Hani Karadenizliye sormuşlar ya, idam sehpasında “Son arzun nedir?” diye.. “Ha bu bana bi ders olsun” demiş. O hesap.
Şimdi sektörün tümünü, yani namusu ile gazetecilik yapan, bu tür angajmanlara (yılanlı çuvallara) girmeyen binlerce meslektaşı tenzih ederek söylüyorum:
Çok kirlendik. Çoook…
Üstelik, kirlenenlere işaret ettiğimizde de “Sana ne be abi. Sen mi düzeltecen? Herkes kendi vicdanından sorumlu” diye terslendik. Hatta ve hatta patronların, (kendi işlerine de yaradıkları için) böylelerine özel bir tolerans ve özel muamele gösterdiklerine tanık olmadık mı?
Görevimiz belli. Başta tek tek gazeteci meslektaşlar olarak, meslek örgütleri olarak, temiz kalmak isteyen medya kuruluşları olarak, bu kiri, bu pisliği, bu ayıbı temizlemek için harekete geçmek gerekiyor.
“Başlama vuruşunu” şöyle yapmayı öneriyorum:
Gazetecilerin hepsi, istisnasız, bir “servet beyanında” bulunmalı. Kaç yıldır bu mesleği yapıyor? Ne iş yapmış? Kaç para kazanmış? Ne mal mülk edinmiş? Nasıl edinmiş? Onca milyonu (varsa) nasıl edinmiş? Herkes bilsin. Para kazanmak ayıp değil. Ama gazetecilikten mi kazanmış? Ne yapmış da bunları edinmiş. Bilinsin.
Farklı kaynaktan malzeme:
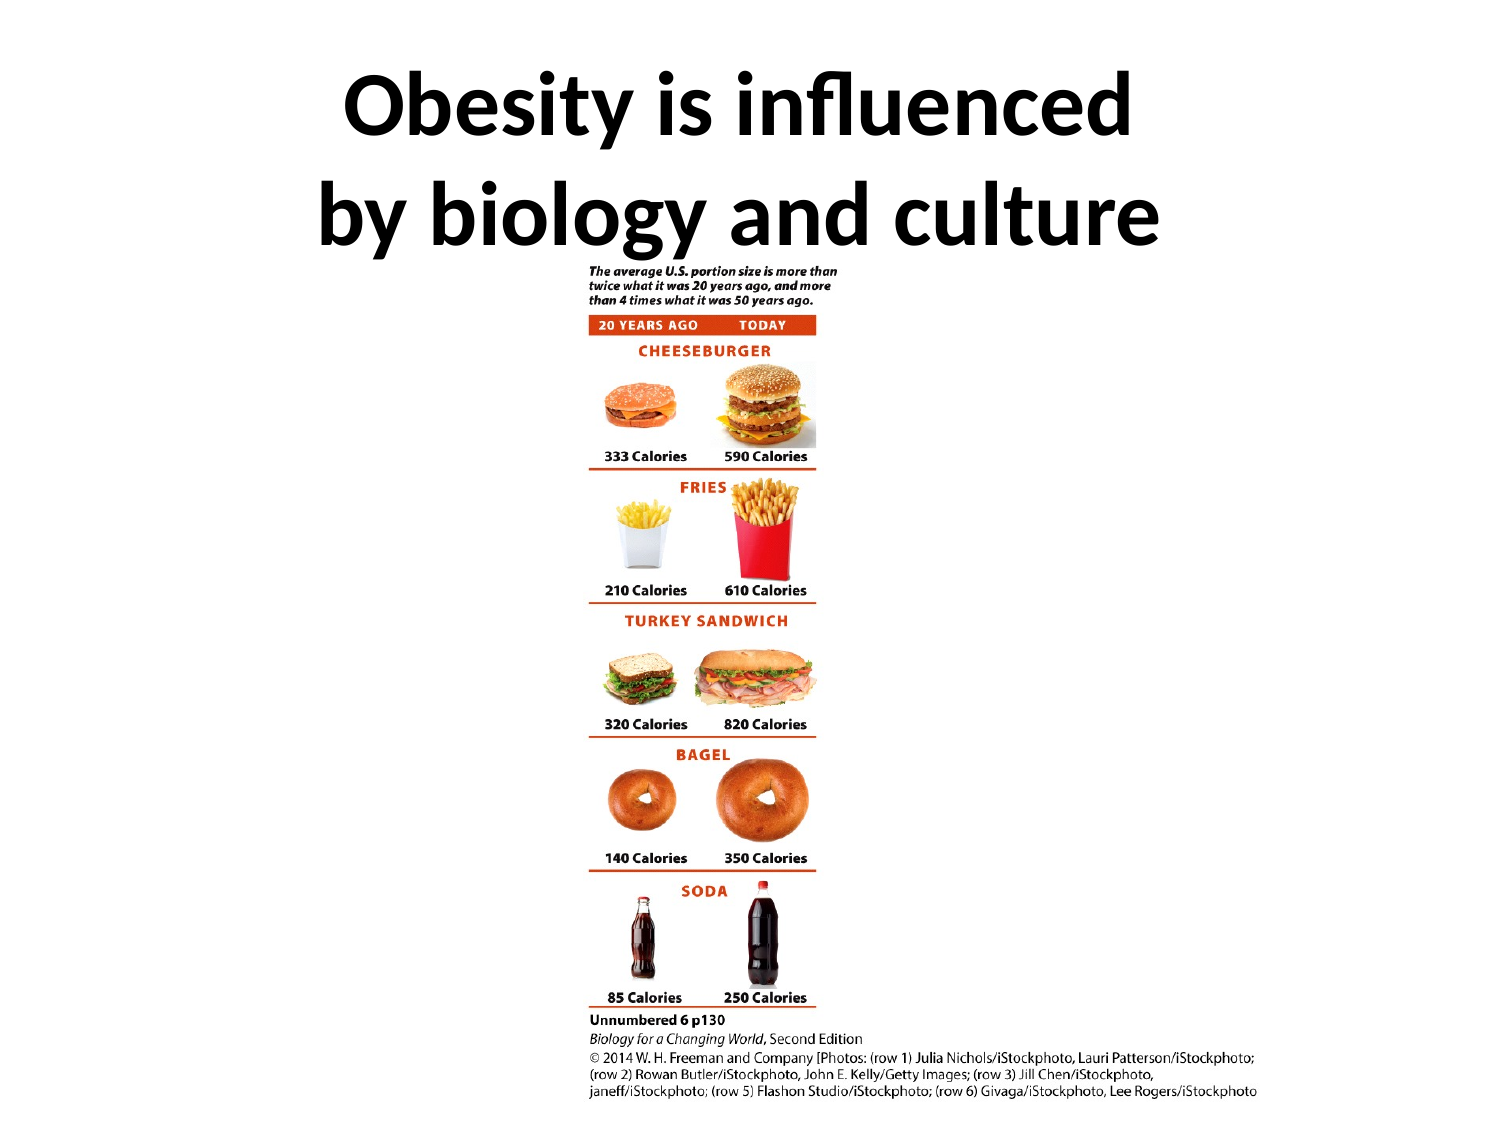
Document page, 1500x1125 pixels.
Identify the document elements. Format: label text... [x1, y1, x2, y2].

picture [583, 262, 1263, 1108]
title Obesity is influenced by biology and culture [75, 45, 1425, 263]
Herkes buna göre bir “not” alsın.
Kimin kiminle görüştüğüne, oturup kalktığına kimse karışamaz. Özellikle gazeteci, herkesle görüşür. Devlet insanı ile de iş insanı ile de suç örgütü (evet suç örgütü) elemanı ve hatta terör örgütü elemanı ile de… Önemli olan, bu görüşmeyi hangi kapasite ile yapılmıştır. Gazeteci görüşür, röportaj yapar, bilgi edinir ve yazar-çizer-anlatır-aktarır.
İş, çıkar, nüfuz ilişkisine girmez. Arabulucu, ulak filan olmaz. Laf taşımaz. Girerse, girmişse bir bedeli olur. O bedel kişisel bir bedel olmakla kalsa beni (bizi) ilgilendirmeyebilir. Kurumunu da ırgalamayabilir.
Ama meslek kirlendi hanımlar – beyler.. Üzerimize leke çalındı. Toplum bize saygısını yitirdi. Bunu acilen temizlemeliyiz. Haydi harekete geçin!